[[ SUPPLIED INFORMATION open ]]

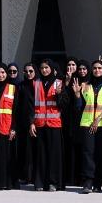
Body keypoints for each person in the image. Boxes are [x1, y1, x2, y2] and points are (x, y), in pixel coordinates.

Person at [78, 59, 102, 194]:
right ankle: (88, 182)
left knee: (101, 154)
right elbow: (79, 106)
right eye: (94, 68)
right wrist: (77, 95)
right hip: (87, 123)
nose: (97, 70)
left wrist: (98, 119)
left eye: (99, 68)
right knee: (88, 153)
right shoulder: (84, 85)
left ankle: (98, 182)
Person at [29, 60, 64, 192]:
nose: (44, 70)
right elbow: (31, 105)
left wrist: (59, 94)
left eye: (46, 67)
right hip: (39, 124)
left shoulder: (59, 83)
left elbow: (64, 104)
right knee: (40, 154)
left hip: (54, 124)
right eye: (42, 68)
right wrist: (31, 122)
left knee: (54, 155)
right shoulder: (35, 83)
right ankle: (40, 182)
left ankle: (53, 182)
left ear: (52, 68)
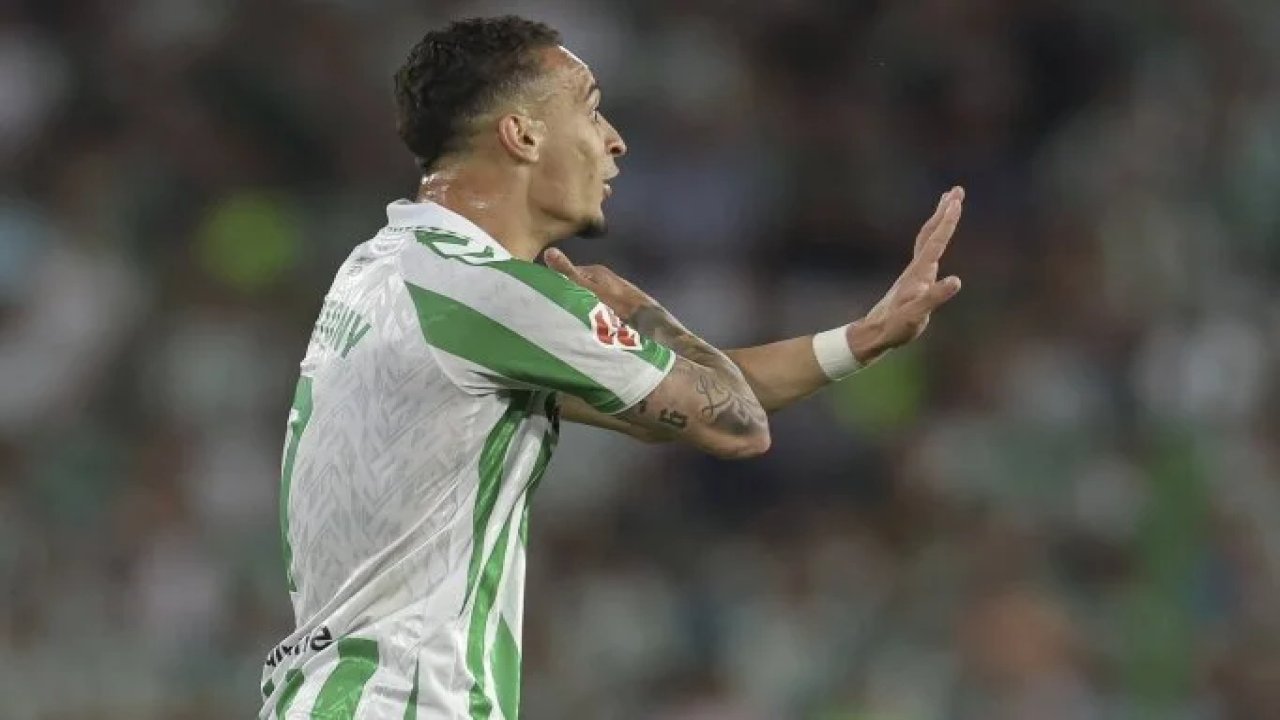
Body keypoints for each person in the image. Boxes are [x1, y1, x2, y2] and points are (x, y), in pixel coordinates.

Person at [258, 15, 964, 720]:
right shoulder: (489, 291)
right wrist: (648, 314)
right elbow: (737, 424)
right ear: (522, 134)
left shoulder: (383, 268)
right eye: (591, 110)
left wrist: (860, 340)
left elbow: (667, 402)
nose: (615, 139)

[[ SUPPLIED INFORMATION closed ]]

### PROBLEM REQUIREMENTS
Please copy the line holding "right elbow: (737, 424)" and all lines after it to the end of the records, exactly, and nothing else.

### WRITTEN SOLUTION
right elbow: (737, 424)
right ear: (522, 134)
left shoulder: (383, 268)
right eye: (591, 110)
left wrist: (860, 340)
left elbow: (667, 402)
nose: (615, 139)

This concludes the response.